___ Text section

// Copyright 2022 The Pigweed Authors
//
// Licensed under the Apache License, Version 2.0 (the "License"); you may not
// use this file except in compliance with the License. You may obtain a copy of
// the License at
//
//     https://www.apache.org/licenses/LICENSE-2.0
//
// Unless required by applicable law or agreed to in writing, software
// distributed under the License is distributed on an "AS IS" BASIS, WITHOUT
// WARRANTIES OR CONDITIONS OF ANY KIND, either express or implied. See the
// License for the specific language governing permissions and limitations under
// the License.

syntax = "proto3";

package pw.chrono;

option java_outer_classname = "Chrono";

message EpochType {
  enum Enum {
    UNKNOWN = 0;

    TIME_SINCE_BOOT = 1;

    // Time since 00:00:00 UTC, Thursday, 1 January 1970, including leap
    // seconds.
    UTC_WALL_CLOCK = 2;

    // Time since 00:00:00, 6 January 1980 UTC. Leap seconds are not inserted
    // into GPS. Thus, every time a leap second is inserted into UTC, UTC
    // falls another second behind GPS.
    GPS_WALL_CLOCK = 3;

    // Time since 00:00:00, 1 January 1958, and is offset 10 seconds ahead of
    // UTC at that date (i.e., its epoch, 1958-01-01 00:00:00 TAI, is
    // 1957-12-31 23:59:50 UTC). Leap seconds are not inserted into TAI. Thus,
    // every time a leap second is inserted into UTC, UTC falls another second
    // behind TAI.
    TAI_WALL_CLOCK = 4;
  };
}

// A representation of a clock's parameters.

______
___ Record excerpts

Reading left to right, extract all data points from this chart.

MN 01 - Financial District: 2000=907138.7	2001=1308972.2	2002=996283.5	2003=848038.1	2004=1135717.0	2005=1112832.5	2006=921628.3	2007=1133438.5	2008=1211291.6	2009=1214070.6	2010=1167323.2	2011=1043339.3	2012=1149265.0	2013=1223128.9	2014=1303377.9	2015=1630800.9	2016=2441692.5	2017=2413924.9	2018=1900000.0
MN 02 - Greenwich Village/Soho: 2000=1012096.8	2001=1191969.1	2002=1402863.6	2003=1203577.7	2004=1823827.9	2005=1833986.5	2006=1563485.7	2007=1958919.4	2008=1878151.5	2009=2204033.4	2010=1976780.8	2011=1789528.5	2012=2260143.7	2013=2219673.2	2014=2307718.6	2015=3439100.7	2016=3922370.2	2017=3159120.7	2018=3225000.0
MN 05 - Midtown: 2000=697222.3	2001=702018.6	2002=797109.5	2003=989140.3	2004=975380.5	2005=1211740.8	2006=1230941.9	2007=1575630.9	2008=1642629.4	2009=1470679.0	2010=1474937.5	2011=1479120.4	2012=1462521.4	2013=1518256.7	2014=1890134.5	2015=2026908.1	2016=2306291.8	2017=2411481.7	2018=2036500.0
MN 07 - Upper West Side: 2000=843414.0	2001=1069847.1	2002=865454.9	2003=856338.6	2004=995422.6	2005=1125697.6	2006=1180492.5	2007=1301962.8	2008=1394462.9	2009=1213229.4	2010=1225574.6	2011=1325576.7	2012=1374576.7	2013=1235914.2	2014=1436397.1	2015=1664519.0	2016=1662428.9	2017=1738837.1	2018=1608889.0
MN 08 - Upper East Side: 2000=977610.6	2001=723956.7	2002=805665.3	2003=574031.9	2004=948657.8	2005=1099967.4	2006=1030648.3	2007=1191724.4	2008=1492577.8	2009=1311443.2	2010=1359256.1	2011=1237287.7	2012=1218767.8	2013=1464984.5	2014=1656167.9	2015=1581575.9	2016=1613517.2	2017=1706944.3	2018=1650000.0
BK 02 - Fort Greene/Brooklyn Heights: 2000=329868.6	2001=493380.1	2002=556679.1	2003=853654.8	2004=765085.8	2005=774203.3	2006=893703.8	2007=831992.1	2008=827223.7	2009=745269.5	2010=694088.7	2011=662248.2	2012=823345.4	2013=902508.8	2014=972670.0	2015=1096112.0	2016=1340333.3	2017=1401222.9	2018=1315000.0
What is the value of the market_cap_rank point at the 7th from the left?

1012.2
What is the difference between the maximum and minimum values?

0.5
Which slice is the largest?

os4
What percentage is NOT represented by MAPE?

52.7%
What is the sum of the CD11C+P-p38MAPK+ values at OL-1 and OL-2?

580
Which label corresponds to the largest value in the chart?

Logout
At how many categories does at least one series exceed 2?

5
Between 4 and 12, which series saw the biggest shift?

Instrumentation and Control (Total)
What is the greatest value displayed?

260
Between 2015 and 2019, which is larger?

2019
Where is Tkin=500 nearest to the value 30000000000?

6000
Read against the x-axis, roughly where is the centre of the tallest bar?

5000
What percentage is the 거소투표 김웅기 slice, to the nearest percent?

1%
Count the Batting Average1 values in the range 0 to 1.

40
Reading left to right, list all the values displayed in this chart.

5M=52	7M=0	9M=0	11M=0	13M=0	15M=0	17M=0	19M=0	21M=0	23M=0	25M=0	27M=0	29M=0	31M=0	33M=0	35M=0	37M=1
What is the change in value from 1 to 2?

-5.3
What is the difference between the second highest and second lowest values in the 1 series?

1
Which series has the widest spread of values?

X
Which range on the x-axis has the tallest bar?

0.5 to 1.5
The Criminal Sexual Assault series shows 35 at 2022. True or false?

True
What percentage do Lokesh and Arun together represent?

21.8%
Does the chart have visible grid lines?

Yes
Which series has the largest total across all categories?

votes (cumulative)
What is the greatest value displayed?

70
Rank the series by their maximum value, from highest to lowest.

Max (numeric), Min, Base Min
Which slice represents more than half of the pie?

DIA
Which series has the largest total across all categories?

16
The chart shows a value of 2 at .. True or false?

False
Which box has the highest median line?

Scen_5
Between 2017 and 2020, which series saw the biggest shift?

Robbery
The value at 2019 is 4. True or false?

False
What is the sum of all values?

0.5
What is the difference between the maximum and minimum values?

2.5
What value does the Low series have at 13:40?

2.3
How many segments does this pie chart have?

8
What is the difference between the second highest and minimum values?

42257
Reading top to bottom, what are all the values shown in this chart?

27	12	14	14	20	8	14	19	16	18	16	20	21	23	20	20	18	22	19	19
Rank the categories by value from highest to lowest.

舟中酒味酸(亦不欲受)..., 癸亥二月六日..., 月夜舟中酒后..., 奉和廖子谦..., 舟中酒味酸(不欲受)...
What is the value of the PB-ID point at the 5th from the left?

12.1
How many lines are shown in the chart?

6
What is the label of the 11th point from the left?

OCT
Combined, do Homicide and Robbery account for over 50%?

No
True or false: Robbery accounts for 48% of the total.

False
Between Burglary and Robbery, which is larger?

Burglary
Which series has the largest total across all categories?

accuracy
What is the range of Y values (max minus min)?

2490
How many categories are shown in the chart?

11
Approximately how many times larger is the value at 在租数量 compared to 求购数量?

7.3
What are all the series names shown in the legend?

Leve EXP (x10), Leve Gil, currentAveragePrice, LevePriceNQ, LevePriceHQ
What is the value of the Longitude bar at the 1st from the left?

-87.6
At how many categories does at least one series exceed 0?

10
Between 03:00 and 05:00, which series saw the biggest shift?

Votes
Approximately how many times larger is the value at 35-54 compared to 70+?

______

→ What needs to be done: Resume the Pigweed chrono protobuf file right after its last line, "// A representation of a clock's parameters."

→ Task output:
//
// There are two major components to representing a steady, monotonic clock:
//
//   1. A representation of the clock's period.
//   2. A representation of the clock's epoch.
//
// To support a wide range of clock configurations, ClockParameters represents
// a clock's period as fractions of a second. Concretely:
//
//   Clock period (seconds) =
//       tick_period_seconds_numerator / tick_period_seconds_denominator
//
// So a simple 1KHz clock can be represented as:
//
//   tick_period_seconds_numerator = 1
//   tick_period_seconds_denominator = 1000
//   Clock period = 1 / 1000 = 0.001 seconds
//   Clock frequency = 1 / 0.001 = 1,000 Hz
//
// Failing to specify one or both of the period members of a ClockParameters
// message leaves the configuration specification incomplete and invalid.
//
// While clock period alone is enough to represent a duration if given a number
// of ticks, an epoch is required to make a clock represent a time point.
// EpochType optionally provides this information. Specifying an EpochType
// defines what a tick count of `0` represents. Some epoch types (e.g. UTC, GPS,
// TAI) allow the clock to resolve to real-world time points. If the EpochType
// is relative to boot or unknown, however, the clock is only sufficiently
// specified for relative time measurement without additional external
// information.
message ClockParameters {
  int32 tick_period_seconds_numerator = 1;    // Required
  int32 tick_period_seconds_denominator = 2;  // Required
  optional EpochType.Enum epoch_type = 3;
}

// A point in time relative to a clock's epoch.
message TimePoint {
  // The duration that has elapsed (number of clock ticks) since the epoch,
  // where the tick period and epoch are specified by the clock parameters.
  //
  // The meaning of `timestamp` is unspecified without an associated
  // ClockParameters.
  int64 timestamp = 1;                   // Required
  ClockParameters clock_parameters = 2;  // Required
}

// The time of a snapshot capture. Supports multiple timestamps to
// cover multiple time bases or clocks (e.g. time since boot, time
// from epoch, etc).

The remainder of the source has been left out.